DataBiosphere / toil

A scalable, efficient, cross-platform (Linux/macOS) and easy-to-use workflow engine in pure Python.
http://toil.ucsc-cgl.org/.
Apache License 2.0
894 stars 241 forks source link

Symlink pasthrough on WDL is broken again #5031

Open adamnovak opened 1 month ago

adamnovak commented 1 month ago

I think as of #4994, and somewhere in the diff between b3a016c3fd03ee23712145c4b381d34db1f0d407 and fb3b6304932f82df272bb0fc315235bf9e836eac, we added a regression and #4850 came back and WDL tasks can no longer output symlinks to their inputs. Test 72 our conformance tests, which tests this, started failing again, but we didn't notice in CI because the test was never marked passing.

We should fix the symlink passthrough again.

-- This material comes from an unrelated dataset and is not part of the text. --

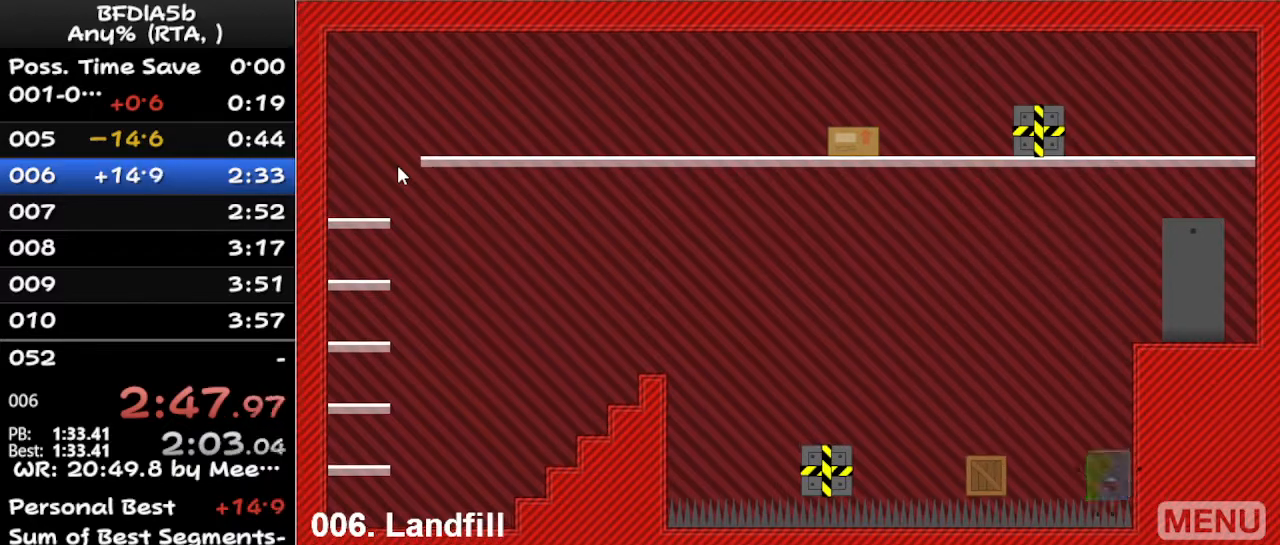
{"keys": ["space"], "events": [[33, "r", "up"], [200, "space", "down"]]}
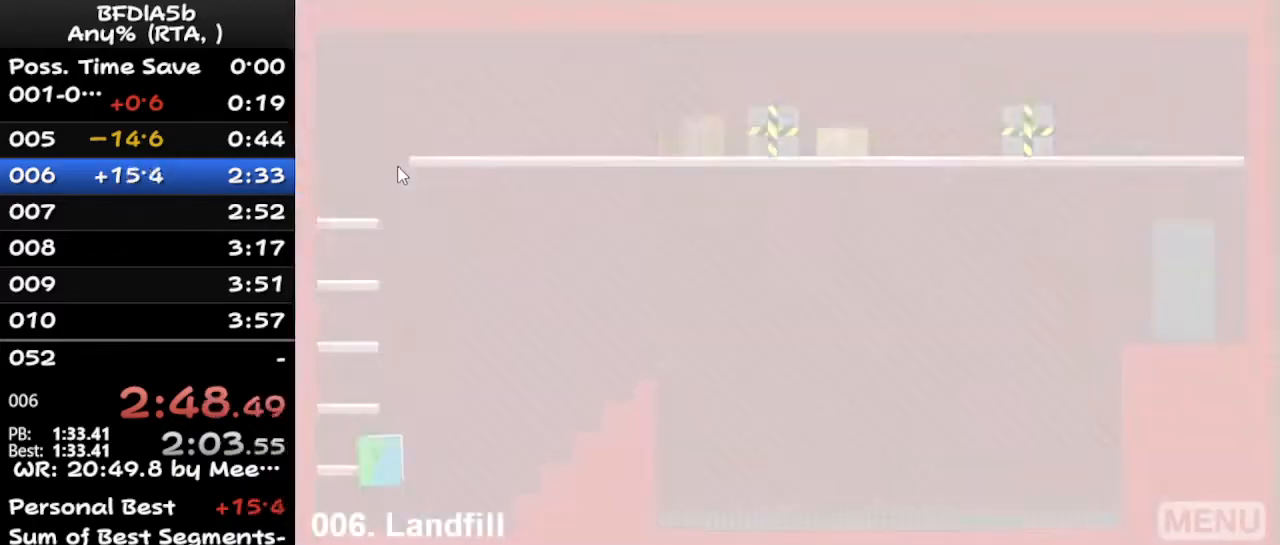
{"keys": ["space"], "events": []}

We should also maybe set up CI so that if we have a WDL conformance test marked as failing, it's an error if it doesn't fail, to ensure we keep the list up to date when we make fixes.

┆Issue is synchronized with this Jira Story ┆Issue Number: TOIL-1620

stxue1 commented 1 month ago

My guess to why this broke is due to some weird trickery in #4994 while dealing with the sentinel value.

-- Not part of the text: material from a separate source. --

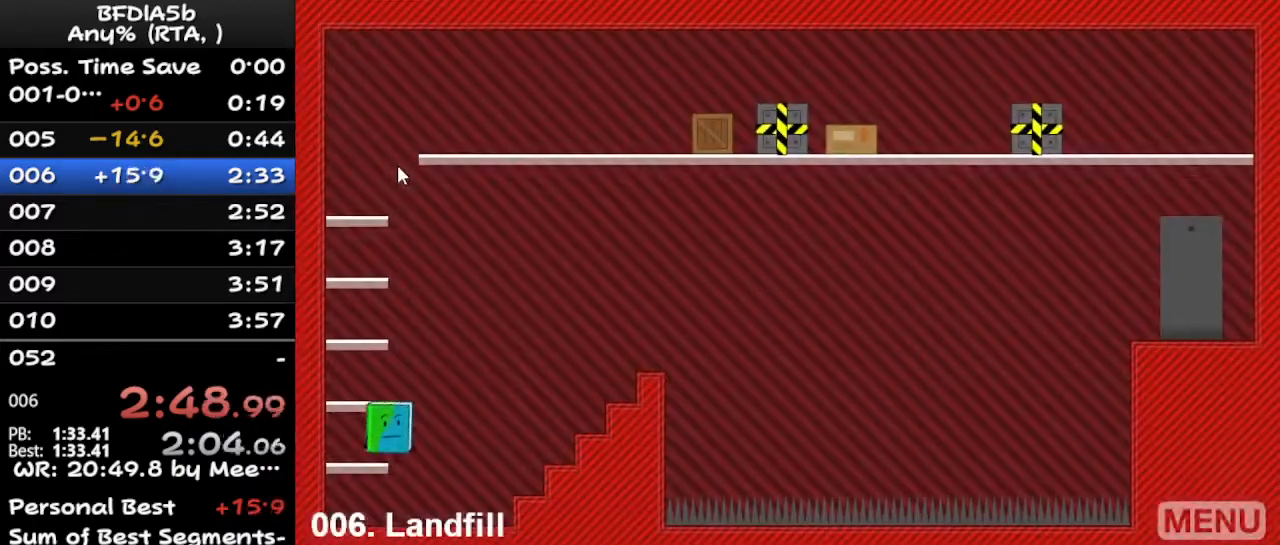
{"keys": ["space"], "events": []}
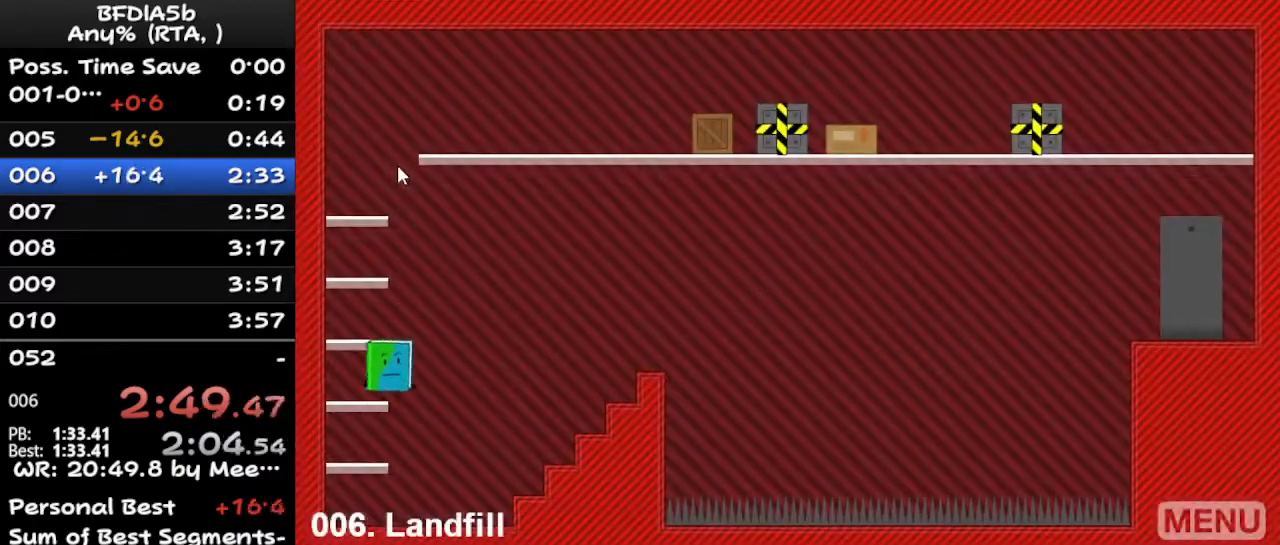
{"keys": ["space"], "events": []}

5028 overhauls the way files are virtualized in toil-wdl-runner, possibly resulting in the sentinel value being obsolete (I still have to figure out what merging #4994 from master into #5028 did behaviorally), so the fix will probably be (replacing the sentinel value? except for task boundaries?) by effectively reverting to ae49ee5d11d971703cbad1c7f4afdfe00eea3e5f while implementing a new solution to #4988 (likely before the virtualize_files call and outputs, which is where the optional coerced files will likely be used)